Saved data entries:
+ + + + + + +

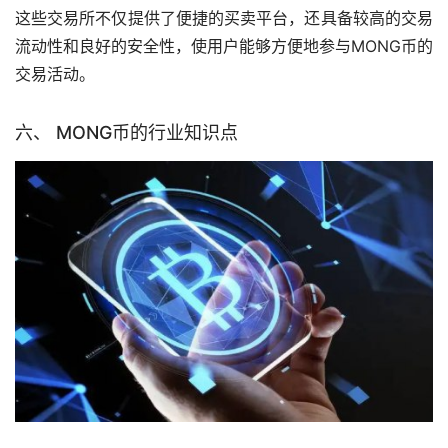
这些交易所不仅提供了便捷的买卖平台，还具备较高的交易
流动性和良好的安全性，使用户能够方便地参与MONG币的
交易活动。
六、 MONG币的行业知识点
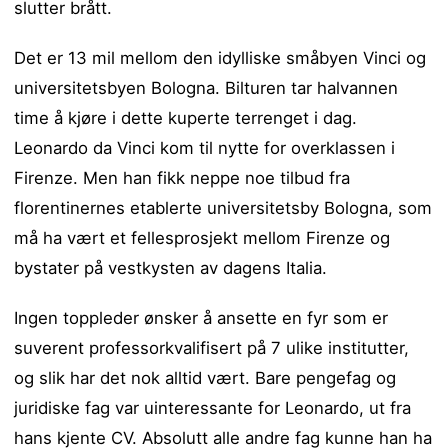
slutter brått.
Det er 13 mil mellom den idylliske småbyen Vinci og
universitetsbyen Bologna. Bilturen tar halvannen
time å kjøre i dette kuperte terrenget i dag.
Leonardo da Vinci kom til nytte for overklassen i
Firenze. Men han fikk neppe noe tilbud fra
florentinernes etablerte universitetsby Bologna, som
må ha vært et fellesprosjekt mellom Firenze og
bystater på vestkysten av dagens Italia.
Ingen toppleder ønsker å ansette en fyr som er
suverent professorkvalifisert på 7 ulike institutter,
og slik har det nok alltid vært. Bare pengefag og
juridiske fag var uinteressante for Leonardo, ut fra
hans kjente CV. Absolutt alle andre fag kunne han ha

+ + + + + + +

- _Task prompt_
Your copy should match the entries exactly, minus the pictures.

- _Task output_
这些交易所不仅提供了便捷的买卖平台，还具备较高的交易
流动性和良好的安全性，使用户能够方便地参与MONG币的
交易活动。
六、 MONG币的行业知识点
slutter brått.
Det er 13 mil mellom den idylliske småbyen Vinci og
universitetsbyen Bologna. Bilturen tar halvannen
time å kjøre i dette kuperte terrenget i dag.
Leonardo da Vinci kom til nytte for overklassen i
Firenze. Men han fikk neppe noe tilbud fra
florentinernes etablerte universitetsby Bologna, som
må ha vært et fellesprosjekt mellom Firenze og
bystater på vestkysten av dagens Italia.
Ingen toppleder ønsker å ansette en fyr som er
suverent professorkvalifisert på 7 ulike institutter,
og slik har det nok alltid vært. Bare pengefag og
juridiske fag var uinteressante for Leonardo, ut fra
hans kjente CV. Absolutt alle andre fag kunne han ha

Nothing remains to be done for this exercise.